Two questions to break the boredom of which some are complaining:
1) Why do people develop the political views which they develop?
2) Why do ideologies form around specific beliefs on seemingly unrelated issues, such as abortion and the debt? Is there something inherent in beliefs about abortion and the debt that causes the vast majority of Americans to believe either in left-wing economic policy combined with legal abortion or right-wing economic policy combined with illegal abortion instead of a different match of opinions on the issues? That's just one example.
Discuss.
For me, I started coming of political age in my midteens during the end of the Sixties and during the Watergate and My Lai hearings, so my political/life views skewed both idealistically and cynically, a kind of split personality. I have vacillated between the two and sometimes formed an uncomfortable marriage between them.
I tried basically to determine what I thought was fair and focused on that. But I’ve been influenced by my friends, the courses I studied, the newspapers I read, the people I admired. I did most often go toward sources that shared my viewpoint, though not to those that shared it obnoxiously and indiscriminately. I did go to sources I thought gave a balanced view when I could. I go to the New York Times as my primary news source although I don’t look at it uncritically.
I think when you begin to define yourself as a liberal/progressive or a conservative or a libertarian, there is often an almost unconscious desire to belong to that club and to fall in line without totally thinking it through. I’ve been guilty of that. I think people will tend to spout the approved line with less vetting when it is about subjects they are not personally involved in, but will be much more in depth and passionate about things they truly care about and things that involve them and those they love and there will be much more nuance and much more of their own language and their own words in their arguments as opposed rehash and repeating of pundits/etc talking points.
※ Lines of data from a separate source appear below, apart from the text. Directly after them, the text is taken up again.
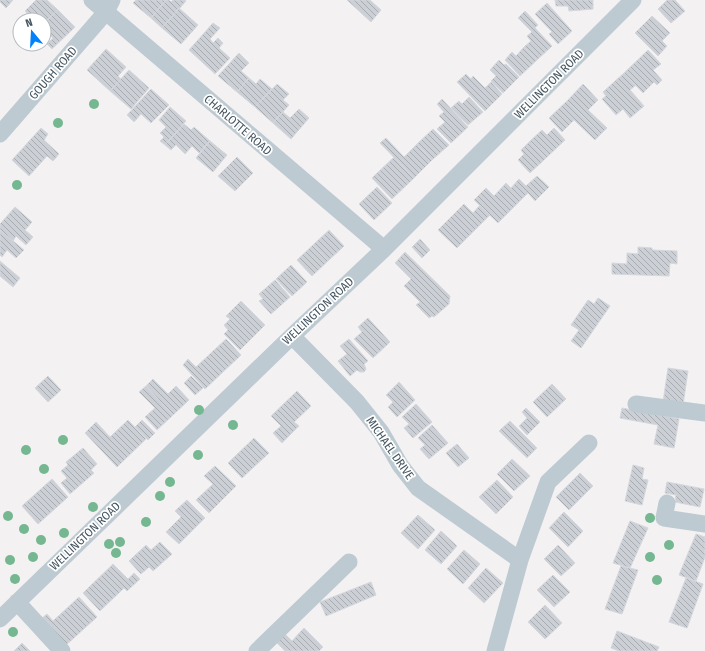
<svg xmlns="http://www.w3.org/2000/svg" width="705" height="651" viewBox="0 0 705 651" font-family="'Fira Sans Condensed',sans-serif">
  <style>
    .building { fill: url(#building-back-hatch); stroke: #d4d7dd }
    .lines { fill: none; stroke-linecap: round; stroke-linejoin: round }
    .minor { stroke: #bdcad2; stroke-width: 17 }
    .tree { fill: #74b790 }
    .labels { text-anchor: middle; stroke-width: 3.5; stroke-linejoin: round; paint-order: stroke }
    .street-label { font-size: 12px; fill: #465661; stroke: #fff }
  </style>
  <defs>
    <pattern id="building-back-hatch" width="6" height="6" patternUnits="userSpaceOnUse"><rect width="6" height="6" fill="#ccd0d6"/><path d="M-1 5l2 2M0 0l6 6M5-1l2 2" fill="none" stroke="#a7acb1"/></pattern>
  </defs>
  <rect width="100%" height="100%" fill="#f3f1f1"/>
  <!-- building -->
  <path class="building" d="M0 0H13L6 8 0 2Z
    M36 0H47L58 10 44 23V20H35L25 11Z
    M136 0H166L151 18 133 3Z
    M166 0H169L171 2 173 0H185L186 1 162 28 151 18Z
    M347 0H370L381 10 371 22Z
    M555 0H593V9L569 11 568 6H556Z
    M667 0H675L685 11 671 23 658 9Z
    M547 3 572 31 558 44 549 34 552 32 535 14Z
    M179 8 198 25 181 44 162 28Z
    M58 10 75 27 52 49 47 44 53 38 44 29V23Z
    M525 11 538 25 535 28 552 46 537 60 524 47 531 41 527 36 532 32 518 18Z
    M652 16 670 33 662 41 667 46 658 56 635 33Z
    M213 23 220 28 210 39 213 43 218 38 223 43 219 48 230 58 215 74 189 50Z
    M524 47 537 60 520 76 505 60 512 52 516 56Z
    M106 49 126 67 118 76 121 79 110 91 87 70Z
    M648 50 661 64 653 70 662 80 657 85 654 82 643 93 624 73Z
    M239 53 249 63 241 71 249 78 237 92 218 76Z
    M499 60 504 65 506 64 519 77 503 93 491 81 496 76 490 70Z
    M129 70 149 88 131 109 110 91Z
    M624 73 636 85 630 90 644 106 630 118 623 109 616 115 602 99 606 96 603 92Z
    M466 74 471 79 473 76 485 88 491 82 502 94 485 111 457 82Z
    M249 78 256 84 260 79 272 89 255 107 237 92Z
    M277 84 289 94 283 100 289 105 273 123 255 107Z
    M583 84 598 100 588 110 607 128 601 134 567 101Z
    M151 89 169 105 151 123 141 114 134 122 127 115Z
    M469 97 483 112 468 125 451 108 459 101 462 104Z
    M442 99 468 127 451 143 437 129 445 122 439 116 444 112 437 104Z
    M567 101 601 134 595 140 574 120 562 132 549 118Z
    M170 107 186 121 165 145 160 141 164 137 160 133 166 127 159 120Z
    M299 109 309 118 291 139 273 123 283 112 290 118Z
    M184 124 191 130 194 127 210 141 199 153 192 146 185 154 176 145 171 150 165 145Z
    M41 128 48 134 44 140 59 154 53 161 47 156 29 176 12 160Z
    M554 128 565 140 546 158 530 141 542 130 547 135Z
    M433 129 449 145 432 160 417 144Z
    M386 138 404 157 417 144 432 160 414 178 380 143Z
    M210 141 227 155 213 172 196 158Z
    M530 141 546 158 530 173 518 160 524 154 521 150Z
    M237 157 253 173 235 191 218 176Z
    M394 157 414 178 392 199 372 178Z
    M537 176 549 187 535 201 528 193 498 223 474 200 486 188 494 196 506 183 511 188 519 179 526 186Z
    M377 187 392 203 374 220 359 204Z
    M464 204 473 213 480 205 490 215 457 248 438 230Z
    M15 207 32 222 25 230 33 237 26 245 16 236 13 241 0 230V224Z
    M0 230 24 250 16 258 7 250 2 257 0 255Z
    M329 230 344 246 328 261 313 245Z
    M420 239 430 250 422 258 412 247Z
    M313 245 328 261 312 276 297 260Z
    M638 247 652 248V250L677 251V264L670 263 669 276 612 274V263L627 264V253L638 254Z
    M405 252 450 296 449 304 434 317 432 316 429 318 416 305 420 302 404 286 411 279 395 263Z
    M0 261 20 278 13 287 0 276Z
    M291 265 307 282 292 296 276 279Z
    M275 280 290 297 271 314 259 301 263 299 259 294Z
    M598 298 610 306 581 348 571 341 579 330 571 325 588 300 594 304Z
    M241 301 265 325 240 350 224 334 228 330 224 325 230 319 226 316Z
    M368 318 390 342 373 358 354 339 362 332 358 327Z
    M226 339 241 355 205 389 183 365 188 359 196 367Z
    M349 339 368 361 364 364 366 369 364 372H360L357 370 350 376 338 361 347 354 340 346Z
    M668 368 688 371 683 405 663 402Z
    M48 376 61 390 48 402 35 388Z
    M191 376 203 388 195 395 184 383Z
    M153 379 168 394 176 386 189 400 173 415 146 386Z
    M399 382 415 400 397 417 388 407 393 402 386 395Z
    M552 384 566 399 547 417 533 402Z
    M146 386 173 415 157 430 145 417 155 408 139 392Z
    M297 391 311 406 294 422 299 426 282 443 273 433 281 426 271 416Z
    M416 404 432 422 413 438 404 428 409 424 402 417Z
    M526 408 540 422 527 435 519 426 527 418 522 412Z
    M622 408 679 419 674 448 654 444 658 425 620 418Z
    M128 420 146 439 117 467 85 433 96 422 110 437Z
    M142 420 155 433 148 440 135 427Z
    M510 421 537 448 527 458 499 431Z
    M432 425 448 443 429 459 420 449 425 445 418 438Z
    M254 438 269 453 242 478 228 463Z
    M457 444 469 458 458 467 446 453Z
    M83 448 97 464 91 470 94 473 70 494 61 483 67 478 61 471 68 465 66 462Z
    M512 459 530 476 514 491 497 474Z
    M633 465 644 468 642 479 648 480 642 505 625 501Z
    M215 466 236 486 209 513 196 500 213 484 204 476Z
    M580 473 593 486 569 510 556 497Z
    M52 479 68 497 38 524 22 506Z
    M497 480 513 497 496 514 479 497Z
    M667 482 704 489 700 507 675 502 676 495 665 493Z
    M187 500 205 518 179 544 166 532 181 517 175 511Z
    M564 512 583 531 568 547 549 528Z
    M418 515 435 530 418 549 401 533Z
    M630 521 648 528 630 568 613 563Z
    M441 531 457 546 441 564 425 550Z
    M696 534 705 537V557L696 581 679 575Z
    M160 542 172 554 153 571 149 567 141 574 129 561 146 545 151 550Z
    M558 545 575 563 561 576 544 559Z
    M464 550 480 564 463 584 447 569Z
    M113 564 128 579 134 573 140 579 127 591 124 588 100 611 83 593Z
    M621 566 638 570 622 614 605 609Z
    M486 568 503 583 484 603 468 588Z
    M553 575 570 592 554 607 537 590Z
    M686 578 703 584 687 628 669 622Z
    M371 582 376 595 326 616 320 602Z
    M79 597 97 617 65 646 41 619 47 614 53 621Z
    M545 605 562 623 545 639 528 622Z
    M304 628 323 647 319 651H285L273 639 281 630 292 641Z
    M617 631 659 647 657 651H619L611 648Z
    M22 643 30 651H14Z"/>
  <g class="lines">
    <!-- minor -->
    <path class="minor" d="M92 0 384 249
      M0 134 106 12 112 0
      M292 336 357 402 381 432 400 465 418 488 520 560 495 651
      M636 404 705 413
      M667 503 664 518 705 524
      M520 560 548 482 589 443
      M17 602 62 651
      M0 619 292 336 384 249 633 0
      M257 651 349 562"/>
  </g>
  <!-- trees -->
  <g class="tree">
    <circle cx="94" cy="104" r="5"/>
    <circle cx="58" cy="123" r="5"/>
    <circle cx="17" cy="185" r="5"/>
    <circle cx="199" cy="410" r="5"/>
    <circle cx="233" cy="425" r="5"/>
    <circle cx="63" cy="440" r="5"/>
    <circle cx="26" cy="450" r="5"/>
    <circle cx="198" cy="455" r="5"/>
    <circle cx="44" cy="469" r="5"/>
    <circle cx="170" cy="482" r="5"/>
    <circle cx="160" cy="496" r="5"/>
    <circle cx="93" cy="507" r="5"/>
    <circle cx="8" cy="516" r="5"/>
    <circle cx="650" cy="518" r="5"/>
    <circle cx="146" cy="522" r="5"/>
    <circle cx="24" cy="529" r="5"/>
    <circle cx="64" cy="533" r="5"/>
    <circle cx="41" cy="540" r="5"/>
    <circle cx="120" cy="542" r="5"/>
    <circle cx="109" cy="544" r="5"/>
    <circle cx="669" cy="545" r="5"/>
    <circle cx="116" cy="553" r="5"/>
    <circle cx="33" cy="557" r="5"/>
    <circle cx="650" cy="557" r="5"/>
    <circle cx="10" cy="560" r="5"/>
    <circle cx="15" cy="579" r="5"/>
    <circle cx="657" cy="580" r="5"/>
    <circle cx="13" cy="632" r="5"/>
  </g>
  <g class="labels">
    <!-- street labels -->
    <g class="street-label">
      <text transform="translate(53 73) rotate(-49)" y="4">GOUGH ROAD</text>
      <text transform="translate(549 84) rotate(-45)" y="4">WELLINGTON ROAD</text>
      <text transform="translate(238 125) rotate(41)" y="4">CHARLOTTE ROAD</text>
      <text transform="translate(318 311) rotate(-43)" y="4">WELLINGTON ROAD</text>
      <text transform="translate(390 448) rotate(55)" y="4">MICHAEL DRIVE</text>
      <text transform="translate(85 536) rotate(-44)" y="4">WELLINGTON ROAD</text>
    </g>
  </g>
  <!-- north arrow -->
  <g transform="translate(32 32) rotate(342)"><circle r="19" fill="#ffffff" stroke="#b5bbc0"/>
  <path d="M0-3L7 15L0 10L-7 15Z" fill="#0381fb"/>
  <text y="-6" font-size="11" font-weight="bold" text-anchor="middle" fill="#465661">N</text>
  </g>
</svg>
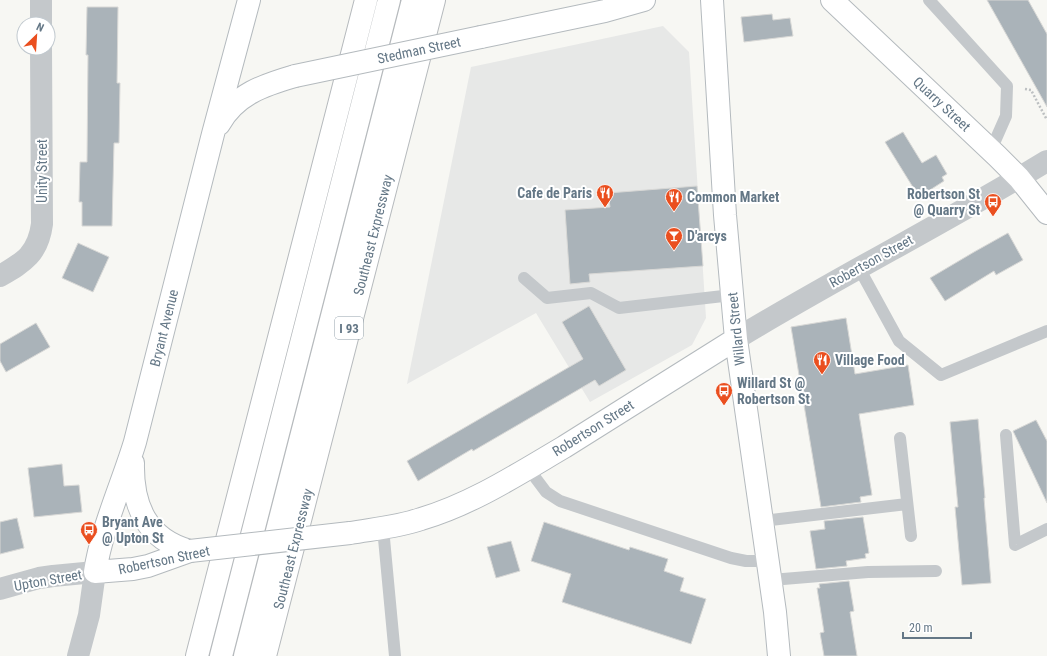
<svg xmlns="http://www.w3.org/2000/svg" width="1047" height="656" viewBox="0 0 1047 656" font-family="'Roboto Condensed',sans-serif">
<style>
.built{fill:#e7e8e7}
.building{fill:#aab3b9;stroke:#d8d8d6}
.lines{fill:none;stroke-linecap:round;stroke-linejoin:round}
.secondary-casing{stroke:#b4babe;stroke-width:24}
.motorway-casing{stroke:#b6babd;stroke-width:24}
.path{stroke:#bdc0c2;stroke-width:2.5;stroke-dasharray:2 2;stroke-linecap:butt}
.service{stroke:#c4c8cb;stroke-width:12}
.minor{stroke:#c4c8cb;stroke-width:22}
.tertiary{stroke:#c4c8cb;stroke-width:22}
.secondary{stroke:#fff;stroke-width:22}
.motorway{stroke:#fff;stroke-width:22}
.secondary-bridge-casing{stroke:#b4babe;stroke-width:24;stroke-linecap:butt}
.secondary-bridge{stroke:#fff;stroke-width:22}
.labels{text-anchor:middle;stroke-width:4;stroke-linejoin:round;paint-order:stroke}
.shield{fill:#fff;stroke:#92a0aa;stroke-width:1}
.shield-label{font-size:13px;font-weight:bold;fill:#647786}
.street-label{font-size:14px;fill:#647786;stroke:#fff}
.poi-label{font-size:14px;font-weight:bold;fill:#647786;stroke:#fff;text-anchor:start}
</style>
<rect width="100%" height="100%" fill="#f7f7f3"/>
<path class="built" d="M663 26 689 52 706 318 692 345 590 402 536 313 407 384 471 67Z"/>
<path class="building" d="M987 0H1028L1047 34V107Z
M87 7H118L117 83H120L119 143H114L112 226H82V202H79L80 162H87L88 55H86Z
M772 14 773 20 790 18 793 36 744 42 741 17Z
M903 132 922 163 936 155 947 174 942 177 944 181 919 197 885 142Z
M697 186 703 266 589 274 590 282 570 284 565 210 610 207 608 193Z
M1008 233 1023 260 996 275 994 271 945 301 930 278 974 252Z
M78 243 109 257 93 292 62 278Z
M589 306 626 370 599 386 595 380 473 451 472 449 418 481 407 461 583 359 562 322Z
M846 318 855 374 908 365 914 405 859 414 872 495 860 497 861 502 821 507 791 327Z
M36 323 50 347 6 372 0 361V344Z
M978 419 985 498H984L991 583 962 585 955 507H958L950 422Z
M1036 420 1047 441V503L1013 431Z
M62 464 64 486 79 485 82 512 34 517 28 468Z
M863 517 869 553 865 554 866 558 846 561 847 566 816 569 810 531 825 529 824 521Z
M17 518 24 548 0 554V522Z
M544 522 629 550 630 547 668 559 664 571 684 578 680 591 706 599 691 644 562 602 571 574 531 561Z
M511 541 520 571 496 578 487 547Z
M849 581 854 611 850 612 857 656H824L820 633 824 632 817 588H820L819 584Z"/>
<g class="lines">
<defs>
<path id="secondary" d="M712 0 725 215 736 339 775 612 779 656
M832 0 997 156 1019 178 1047 213
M481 37 605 11 644 0
M219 124C236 94 264 85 295 76
M133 463C132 505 146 539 190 551
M350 533C373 529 398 527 421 519 472 504 518 474 564 447 621 411 679 375 736 339
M190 551 148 566 133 569 95 572C102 527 122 485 135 442L213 134 249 0"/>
<path id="motorway" d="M197 656 366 0
M221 656 389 0
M245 656 413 0
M265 656 434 0"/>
</defs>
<use href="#secondary" class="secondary-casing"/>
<use href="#motorway" class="motorway-casing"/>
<path class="path" d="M1025 89 1031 90 1047 120"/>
<path class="service" d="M929 0 1007 86 1006 116 991 150
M859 268 899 341 941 375 1047 331
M524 278 547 298 591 293 619 308 732 295
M1006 435 1015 545 1047 529
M900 438 911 536
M528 468 546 492 560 501 731 558 746 561H768
M762 521 907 504
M383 528 395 656
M771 580 868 572 936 571"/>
<path class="minor" d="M41 0V24
M0 276C24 262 38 254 42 224L41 48
M0 589 39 578 53 576 95 572"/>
<path class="tertiary" d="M736 339C838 277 945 223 1047 161
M78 656 89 615 95 572"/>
<use href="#secondary" class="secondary"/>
<use href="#motorway" class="motorway"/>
<defs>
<path id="secondary-bridge" d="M295 76 481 37
M190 551 350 533"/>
</defs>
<use href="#secondary-bridge" class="secondary-bridge-casing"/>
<use href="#secondary-bridge" class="secondary-bridge"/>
</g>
<defs>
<symbol id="restaurant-pin" viewBox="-11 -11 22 30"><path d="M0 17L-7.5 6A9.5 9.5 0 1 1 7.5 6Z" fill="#ea4f1f" stroke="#fff"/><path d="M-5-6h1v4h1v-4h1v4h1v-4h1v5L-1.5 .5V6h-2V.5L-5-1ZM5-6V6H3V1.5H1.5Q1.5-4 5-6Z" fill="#fff"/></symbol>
<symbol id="bus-pin" viewBox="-11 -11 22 30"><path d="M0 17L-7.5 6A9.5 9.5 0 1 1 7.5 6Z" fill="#ea4f1f" stroke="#fff"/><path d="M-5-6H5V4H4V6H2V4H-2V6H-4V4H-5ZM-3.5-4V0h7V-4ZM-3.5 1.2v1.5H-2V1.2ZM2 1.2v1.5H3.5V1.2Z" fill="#fff"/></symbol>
<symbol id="bar-pin" viewBox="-11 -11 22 30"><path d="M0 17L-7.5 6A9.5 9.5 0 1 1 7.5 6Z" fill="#ea4f1f" stroke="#fff"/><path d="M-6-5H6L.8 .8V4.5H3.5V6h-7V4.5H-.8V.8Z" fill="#fff"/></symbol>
</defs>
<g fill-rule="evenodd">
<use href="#restaurant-pin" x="595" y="183" width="20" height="27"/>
<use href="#restaurant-pin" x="664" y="187" width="20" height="27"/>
<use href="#bus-pin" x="983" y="192" width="20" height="27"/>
<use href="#bar-pin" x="664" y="226" width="20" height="27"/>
<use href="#restaurant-pin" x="812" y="350" width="20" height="27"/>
<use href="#bus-pin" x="714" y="381" width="20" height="27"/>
<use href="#bus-pin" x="79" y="520" width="20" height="27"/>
</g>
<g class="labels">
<rect class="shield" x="335" y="317" width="28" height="22" rx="3"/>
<g class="shield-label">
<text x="349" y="333">I 93</text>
</g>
<g class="street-label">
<text transform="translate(419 50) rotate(-12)" y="5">Stedman Street</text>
<text transform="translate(942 104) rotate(43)" y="5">Quarry Street</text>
<text transform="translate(42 171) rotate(-90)" y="5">Unity Street</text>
<text transform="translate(373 235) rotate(-76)" y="5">Southeast Expressway</text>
<text transform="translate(871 261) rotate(-29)" y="5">Robertson Street</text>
<text transform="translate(164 328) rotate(-76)" y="5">Bryant Avenue</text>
<text transform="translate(736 329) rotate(-96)" y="5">Willard Street</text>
<text transform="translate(593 428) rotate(-32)" y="5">Robertson Street</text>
<text transform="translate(293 549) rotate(-76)" y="5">Southeast Expressway</text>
<text transform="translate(164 560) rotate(-12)" y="5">Robertson Street</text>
<text transform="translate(48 580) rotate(-10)" y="5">Upton Street</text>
</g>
<g class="poi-label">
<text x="592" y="198" text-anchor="end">Cafe de Paris</text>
<text x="980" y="199" text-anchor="end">Robertson St<tspan x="980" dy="16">@ Quarry St</tspan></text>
<text x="687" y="202">Common Market</text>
<text x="687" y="241">D'arcys</text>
<text x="835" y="365">Village Food</text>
<text x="737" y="388">Willard St @<tspan x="737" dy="16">Robertson St</tspan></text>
<text x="102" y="527">Bryant Ave<tspan x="102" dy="16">@ Upton St</tspan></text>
</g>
</g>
<g transform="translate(36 36) rotate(25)"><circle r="19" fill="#ffffff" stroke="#c1c9cf"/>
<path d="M0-3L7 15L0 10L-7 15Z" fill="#ea4f1f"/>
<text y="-6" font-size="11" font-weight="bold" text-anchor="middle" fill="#647786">N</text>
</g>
<path d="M903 632v6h68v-6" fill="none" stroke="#647786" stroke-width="2"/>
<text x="909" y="632" font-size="12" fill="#647786" stroke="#ffffff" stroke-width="3" paint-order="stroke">20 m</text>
</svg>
I think people become wed to an ideology. For some reason, any deviation from the ideology is ceding points to the other side. The media, the consultants, the experts often have a financial interest in polarization and nurture it and elevate the petty to a big issue. They make it not just a point of view, but a moral view—divide the sides into demons and uniformed naives vs. saints and informed sophisticates. Peer pressure, polarization, limited sources of information, identification with pundits or other admired people who hold a view, repetitive arguments feed into that narrow viewpoint. I also think that a lot of ideology is defensiveness.
Both sides look for information that only supports their side, making them not very good debaters. Good debaters know the best arguments of their opponents, don’t just prey on the weak ones. A good debater knows how to cede a point without weakening their own argument.
I also think Americans particularly seem to have a need to be part of something bigger than they are. I think it’s a little like identifying sometimes overly strongly with your ethnicity. We don’t really have a definition as Americans. We are sometimes desperately looking for definition, a place we belong. And we are trained to see things in black and white. We are raised on political myth on both sides. Neither side has the patience to listen to the other side. They jump on a few statements a person makes and label that person, limit that person, marginalize them. I don’t have the contempt I think many people do toward someone who does not agree with them. I don’t think they are necessarily illogical when they come to a different conclusion than I do.
But I don’t really find most people that I know to be be ideologues. I see movement back and forth between positions. I find a lot of people that I know to be pragmatic, to weigh between different solutions and viewpoints. I don’t necessarily see what I see in the media reflected in real life especially when people shed their political skins.